Os.path.commonpath doesn't need a Sequence

os.path.commonpath is documented to require a sequence:

Return the longest common sub-path of each pathname in the sequence paths .

Typeshed respects this promise:

def commonpath(paths: Sequence[LiteralString]) -> LiteralString: ...
@overload
def commonpath(paths: Sequence[StrPath]) -> str: ...
@overload
def commonpath(paths: Sequence[BytesPath]) -> bytes: ...

However, the implementation for both ntpath and posixpath can work with an Iterable just fine, since 3.6. At a glance, both implementations could be re-written without requiring random access and re-iteration, i.e. optimized to work in one go.

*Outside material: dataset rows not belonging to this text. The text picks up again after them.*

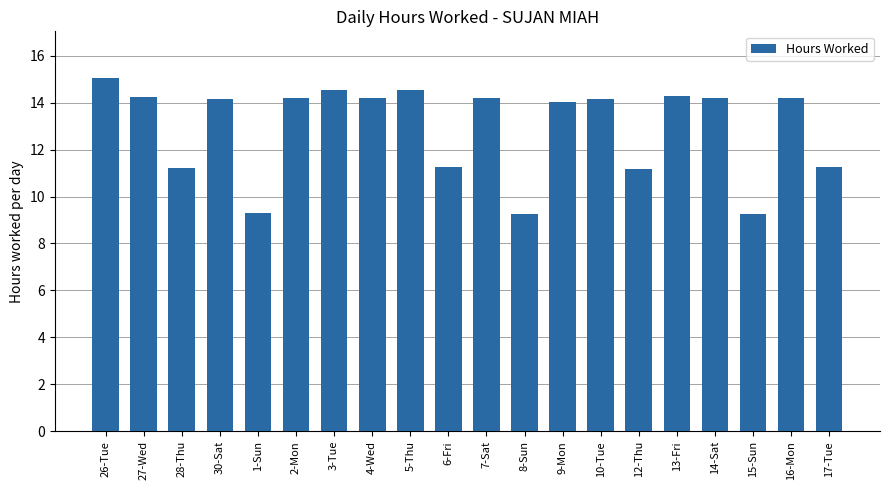

Between 12-Thu and 15-Sun, which is larger?

12-Thu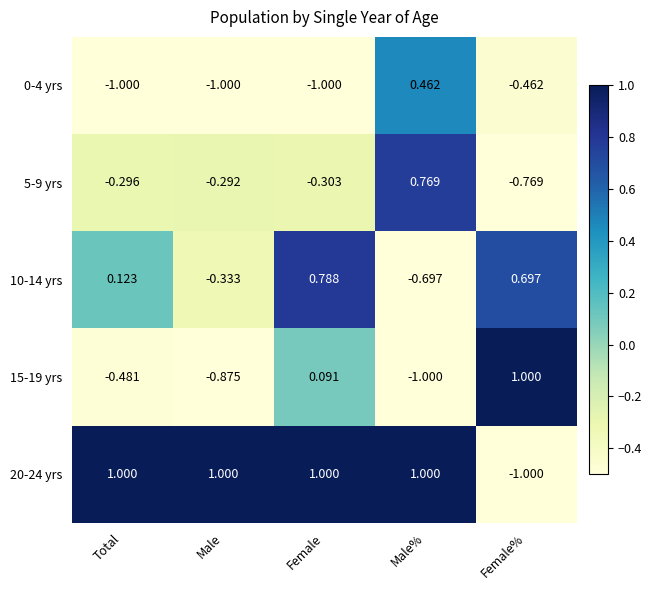

Where does the 15-19 yrs series first go above 0?

Female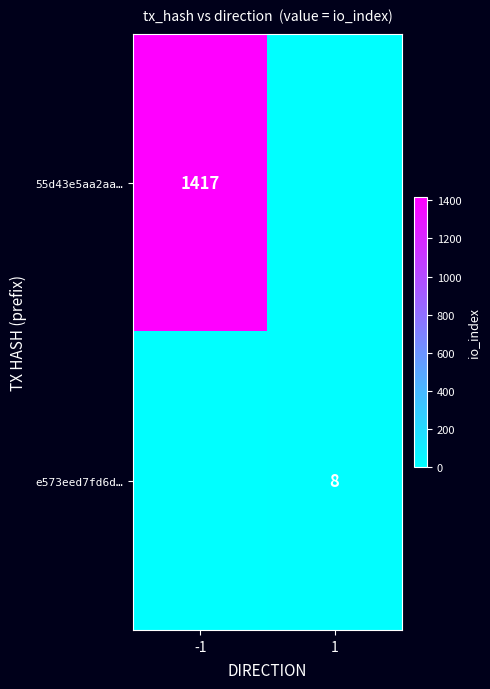

True or false: e573eed7fd6d… has a value of 11 at 1.

False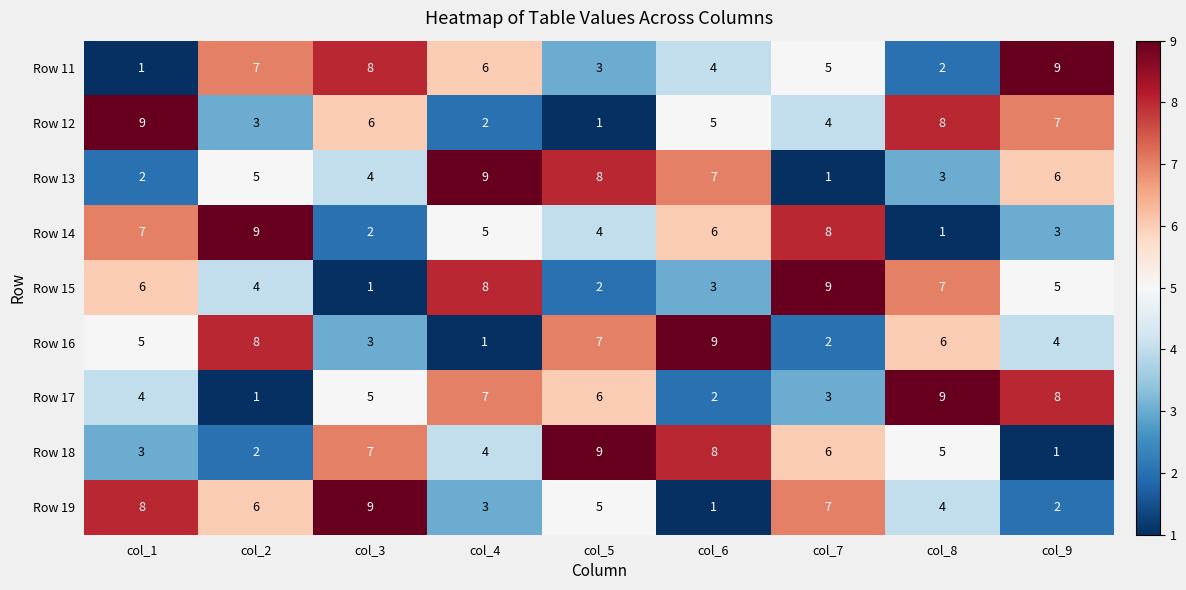

The value of Row 17 at col_2 is 1. True or false?

True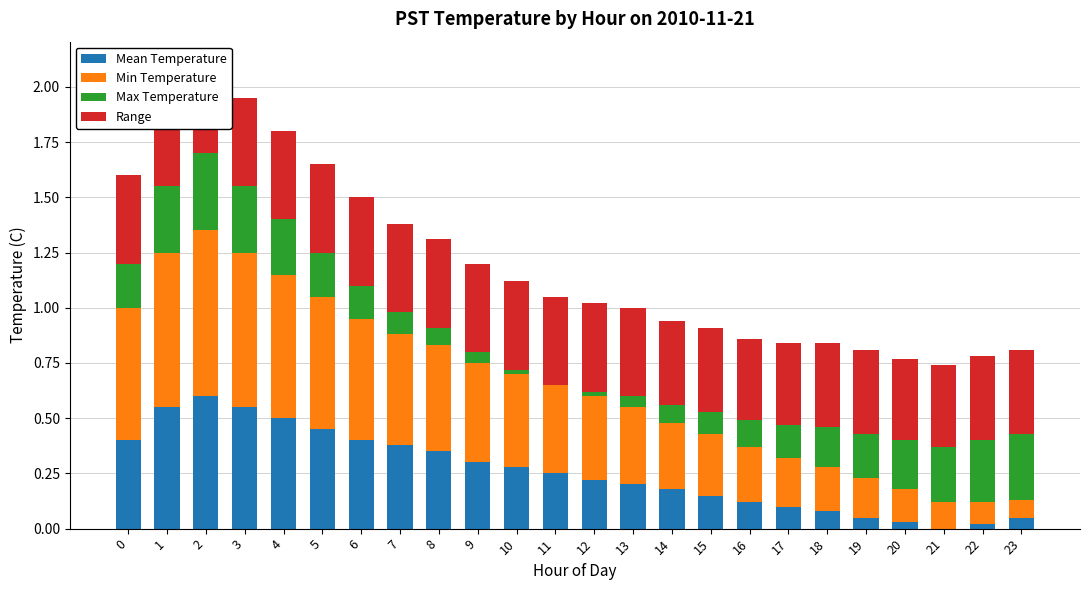

What is the sum of the Max Temperature values at 11 and 22?

0.3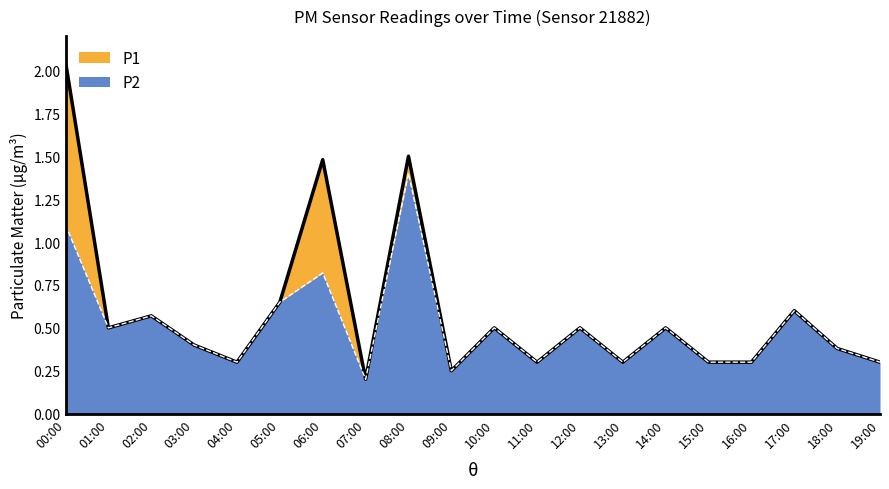

What is the label of the 14th point from the left?

13:00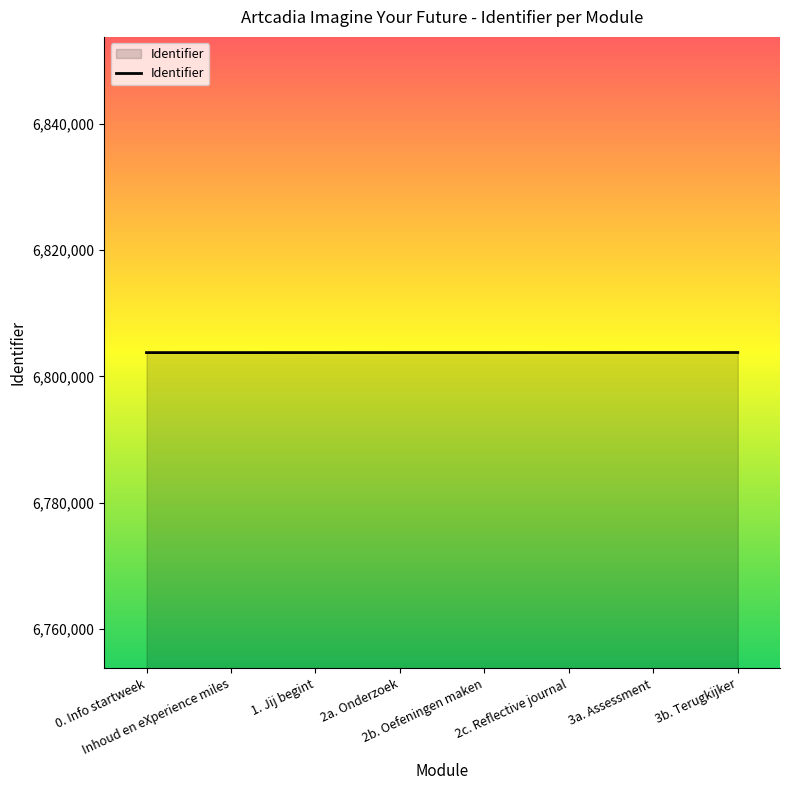

True or false: the data shows 9356557 at 3b. Terugkijker.

False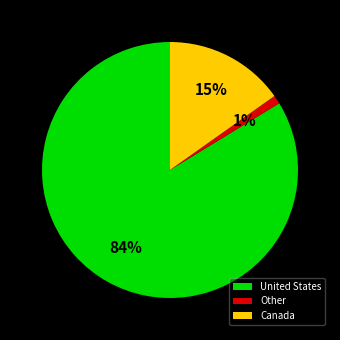

Is the sum of Other and Canada greater than half?

No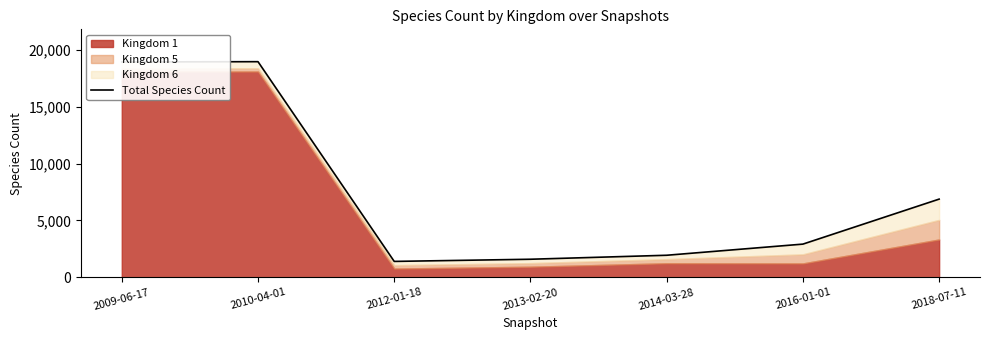

Between 2018-07-11 and 2016-01-01, which is larger?

2018-07-11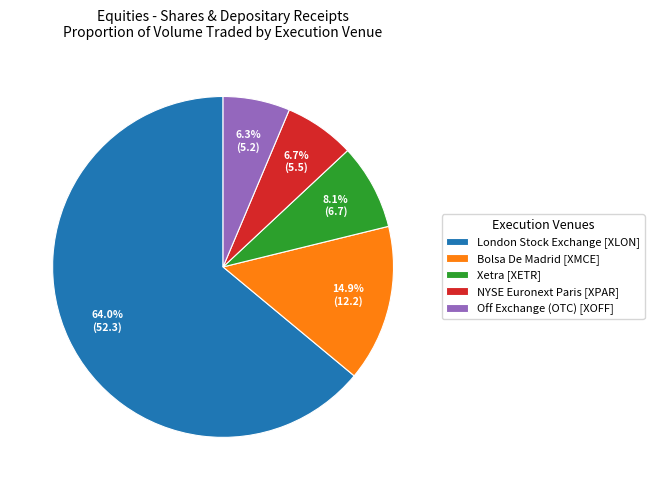

Is there any slice that represents more than half of the pie?

Yes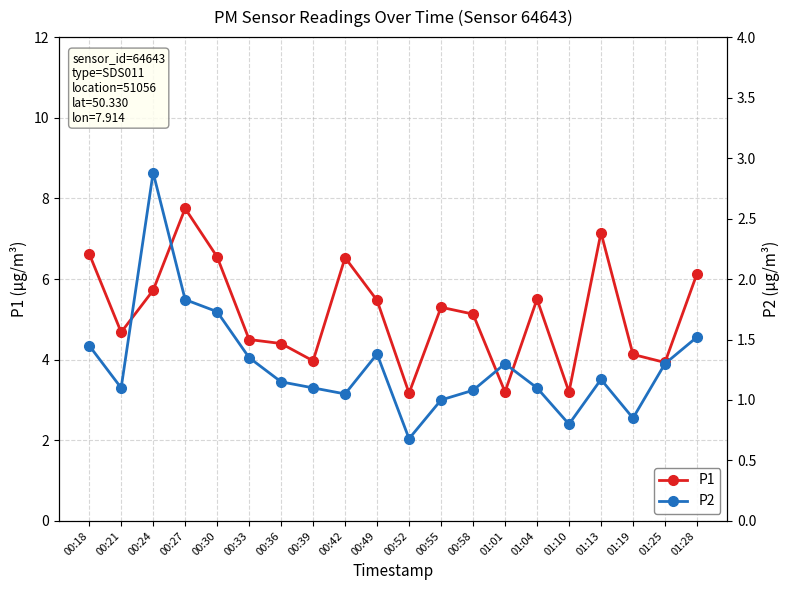

True or false: P1 has more than 2 points higher than both neighbors.

True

In my particular use-case I have a large collection of objects that contain paths. Materialization of the generator comprehension seems wasteful if it can be avoided.

1 Like

Are you asking for the implementation to change or a doc fix?
If a implementation change then discuss in ideas?

Both, but separately.

The documentation and typeshed change can happen right now since both implementations can accept an iterator.

Optimization can be done later.

Unless I’m missing something obvious here that prevents a one-go implementation and the input must be a sequence.

I suggest you get it agreed that an iterator is supported.
As opposed to accidentally works first.

Indeed, as of now it won‘t work for an empty collection, but that is a trivial fix.

Do all Python implementations’ os.path.commonpath support iterables?

There is no reason they couldn’t. If a particular implementation cannot do the work in one go then it can materialize the iterator internally.

I think the posixpath and ntpath implementations can be done in one go, I’m working on a PoC and will report back here.

This seems to be more a typing issue than a docs one, no?

It appears to be an unnecessarily strict requirement due to implementation detail. Current implementation will work for iterators as long as they non-empty. It can be trivially modified to allow empty iterators as well.

But I think I can reasonably rewrite ntpath and posibpath implementations to work in one-go, so the iterators can be truly supported instead of under-the-hood materialization.

To the contrary, I think that it happens to accept iterables by accident of implementation and we shouldn’t commit all future implementations to the same implementation.

1 Like

I’m seeing three independent concepts here.

  1. Does commonpath currently accept non-sequence iterables? This is a simple question of implementation, and currently the answer is “Yes”, with the very very small exception that it does a falsiness test before tuplifying, which could easily be tweaked.
  2. Should commonpath be documented as accepting arbitrary iterables? IMO this is completely orthogonal, and I have no strong opinion on the matter.
  3. Can commonpath be reimplemented to perform one pass over the input? Simple question of implementation, again, and really just a matter of performance.

What’s the advantage of doing precisely one pass over the input (as opposed to forcing it to a tuple and then using it any way it likes)? Are you passing vast numbers of paths, such that the multiple passes actually cost more than the cost of combining them would be? From my reading of the code, it does a few checks, then grabs the min and max of the sequence. Yes, those could be done simultaneously in a single pass, but it wouldn’t really save much.

So of the three questions, one isn’t a proposal, and I’m -0 on the other two.

  1. Faster code: the underlying algorithm should, in principle, find common path in one go
  2. Cleaner code: IMO it’s annoying seeing a collection iterated over five times for no good reason
  3. Relaxed requirement of the API (Sequence gets downgraded to Iterable)

What’s not to like?

The first two need to be proven (which probably means writing the code), but the third is quite orthogonal; the current implementation can accept arbitrary iterables, because it just tuplifies straight away.

I made an issue on GitHub. I will follow up with code and tests there.

Added the PR and the benchmark results.

Can you add the code that you used for the benchmark please.
I cannot tell what is the old vs. new timings.